Here's the one habit that turns all of the above from a worry into a process: before you ship, make the AI attack its own code. The model that wrote the feature can usually find the holes in it — it just won't unless you ask. Flip it from builder to adversary:

You wrote this endpoint. Now act as an attacker trying to break it.
List every way a malicious user could:
  - read or modify data they shouldn't (authorization holes)
  - inject code via input (SQL injection, XSS, command injection)
  - abuse missing validation or rate limits
For each, show the exact request that exploits it, then the fix.
Don't reassure me — assume there IS a vulnerability and find it.
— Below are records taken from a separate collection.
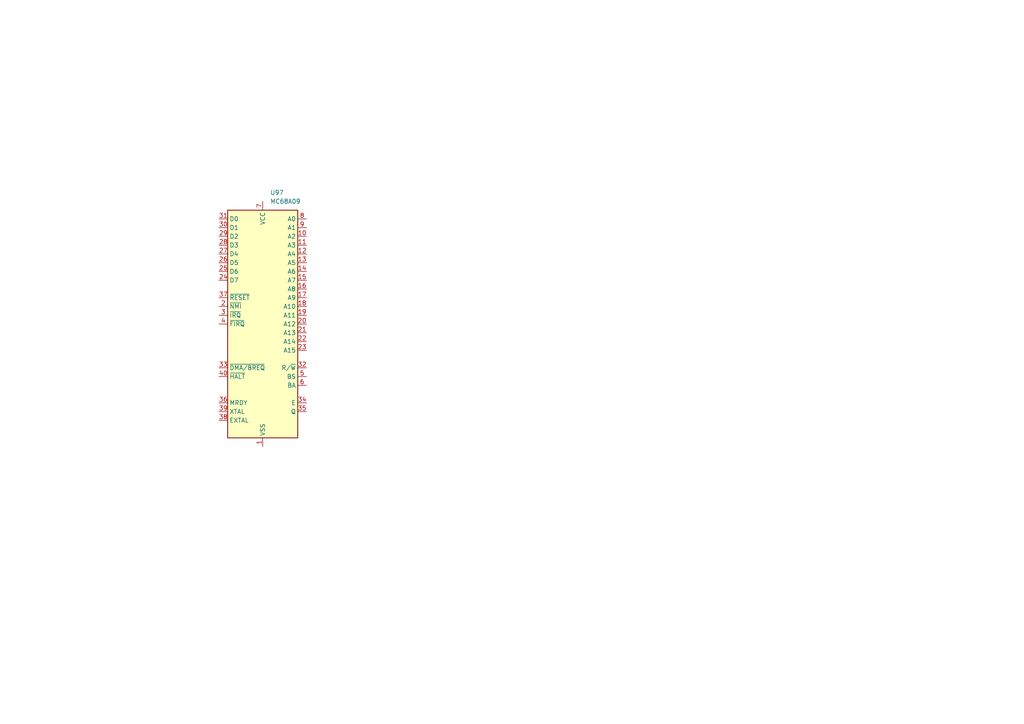
<source format=kicad_sch>
(kicad_sch
	(version 20250114)
	(generator "eeschema")
	(generator_version "9.0")
	(uuid "0453fb51-0b70-440d-adeb-e7db40f8b5c0")
	(paper "A4")
	
	(symbol
		(lib_id "CPU_NXP_6800:MC68A09")
		(at 76.2 93.98 0)
		(unit 1)
		(exclude_from_sim no)
		(in_bom yes)
		(on_board yes)
		(dnp no)
		(fields_autoplaced yes)
		(uuid "c99e9f52-095a-4399-9eed-0c2bc8edf6fa")
		(property "Reference" "U97"
			(at 78.3433 55.88 0)
			(effects
				(font
					(size 1.27 1.27)
				)
				(justify left)
			)
		)
		(property "Value" "MC68A09"
			(at 78.3433 58.42 0)
			(effects
				(font
					(size 1.27 1.27)
				)
				(justify left)
			)
		)
		(property "Footprint" "Package_DIP:DIP-40_W15.24mm"
			(at 76.2 132.08 0)
			(effects
				(font
					(size 1.27 1.27)
				)
				(hide yes)
			)
		)
		(property "Datasheet" "http://pdf.datasheetcatalog.com/datasheet/motorola/MC68B09S.pdf"
			(at 76.2 93.98 0)
			(effects
				(font
					(size 1.27 1.27)
				)
				(hide yes)
			)
		)
		(property "Description" "8-Bit Microprocessing unit 1.5MHz, DIP-40"
			(at 76.2 93.98 0)
			(effects
				(font
					(size 1.27 1.27)
				)
				(hide yes)
			)
		)
		(pin "39"
			(uuid "85fed40e-f02a-4bb1-93b8-10843f133439")
		)
		(pin "7"
			(uuid "dd05802b-21d6-4a21-82e0-76f3d256d0a5")
		)
		(pin "40"
			(uuid "8bc9340e-9e19-4380-8d00-c5c5e9c11eb4")
		)
		(pin "31"
			(uuid "84e9ac9f-3dd0-4b73-82cd-7c458e668fd0")
		)
		(pin "29"
			(uuid "60f97628-7ad1-4766-9f90-08e3004f94ab")
		)
		(pin "24"
			(uuid "aa5983af-1e41-4353-8e3a-ff3d20e64ef5")
		)
		(pin "26"
			(uuid "bbd4e7fd-8246-4272-b940-caabfa0e93f8")
		)
		(pin "3"
			(uuid "9cdad25f-a757-45c8-af63-10adb12c3aa2")
		)
		(pin "4"
			(uuid "8a9d48a0-7eca-437a-ac3b-84b68e702593")
		)
		(pin "28"
			(uuid "f6b739f6-64b6-4840-8483-7dc1edd94777")
		)
		(pin "30"
			(uuid "b12cbf95-3407-4008-9cc1-8265fb3b81e4")
		)
		(pin "27"
			(uuid "67eb6c80-686d-4be4-8cb9-cdaf77667a56")
		)
		(pin "2"
			(uuid "e225ebdf-7e41-401c-8528-1bf408c32032")
		)
		(pin "33"
			(uuid "4c7f6bfe-2ac8-4722-85fc-ffa7ae5c4260")
		)
		(pin "25"
			(uuid "86fbed37-fd8d-48ae-a5eb-ba097222cb38")
		)
		(pin "36"
			(uuid "f94e5ded-7ed3-4387-bc0e-00985e57cb02")
		)
		(pin "37"
			(uuid "86f78ba4-74fe-4927-b6b1-d4484c62539d")
		)
		(pin "38"
			(uuid "2c330655-f226-4cfb-8572-8fbbe4b91f7a")
		)
		(pin "13"
			(uuid "28060e1f-560d-46c9-a7ca-5d87e7994287")
		)
		(pin "34"
			(uuid "86c1e728-f316-4337-bb82-4e3124844dc6")
		)
		(pin "12"
			(uuid "7f4152a7-abfe-42c5-ab5e-2df00eaa67b2")
		)
		(pin "22"
			(uuid "a8f6caef-2bde-4c34-ab18-99ca9511a775")
		)
		(pin "11"
			(uuid "a36a1ae4-0792-4f4a-bdea-db38c4c144ce")
		)
		(pin "1"
			(uuid "77cb36fa-bcd3-4485-b055-95881a70fc2c")
		)
		(pin "14"
			(uuid "1cb1be95-b360-4fa4-bed7-c4c05d6b74a2")
		)
		(pin "18"
			(uuid "c0fa9967-84fa-462e-8a25-2dc52169adc3")
		)
		(pin "23"
			(uuid "deaa3c45-94e9-4fa0-ae02-7ac9f3e10a7a")
		)
		(pin "9"
			(uuid "fa76bece-a855-473c-94be-34503364dea6")
		)
		(pin "16"
			(uuid "0be2a471-4f17-49a4-9a14-ffab28287c1f")
		)
		(pin "35"
			(uuid "f48170c9-3175-4e38-ba84-b43eff2bbd43")
		)
		(pin "17"
			(uuid "538dc180-1432-4954-be15-5412e7869e75")
		)
		(pin "32"
			(uuid "258edaf1-19c7-4341-abbc-74b4ee4ee890")
		)
		(pin "21"
			(uuid "a8631929-60f7-4ff1-a5ed-de97fc512aa5")
		)
		(pin "20"
			(uuid "b6c6b3e4-59d4-414c-b651-86baac354cc0")
		)
		(pin "5"
			(uuid "d91c0878-a881-4e6f-8bc6-b78e71f9d02d")
		)
		(pin "6"
			(uuid "3c9db6a4-186f-44dc-b5e9-dc329a59671d")
		)
		(pin "15"
			(uuid "9d34e6f3-fcba-4580-8e57-4c72debd7feb")
		)
		(pin "8"
			(uuid "fc27b387-2e3a-4a66-9237-3ff217357be2")
		)
		(pin "10"
			(uuid "947fdb1f-249d-4bdb-aa4f-1f75ebef43fd")
		)
		(pin "19"
			(uuid "46b82323-b779-43c7-ae39-05a335aebfe6")
		)
		(instances
			(project ""
				(path "/0a9ccbcb-22a0-4f45-86ad-c4645c7ba1be/12a51cce-d03f-4423-866e-1224fe111e6b"
					(reference "U97")
					(unit 1)
				)
			)
		)
	)
)

</source>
That last line matters: left neutral, the AI tends to say "looks secure!" Told to assume a flaw exists, it actually goes looking. Pair the adversarial pass with a short pre-ship checklist you run on anything user-facing:

  • Every endpoint checks authorization, not just that the user is logged in
  • All database queries are parameterized — no string-built SQL
  • User input rendered to the page is escaped (no raw HTML injection)
  • No secrets in client code, and none committed to the repo
  • .env is gitignored; any leaked key has been rotated
  • File uploads validate type and size and use generated names
  • New dependencies were eyeballed for real existence and reputation

And run a secret scanner before you push — a tool like gitleaks (or your platform's built-in scanning) greps your code and history for things shaped like keys. It's a one-command safety net for the most expensive mistake on the list, and you can have the AI wire it into CI so it runs on every push.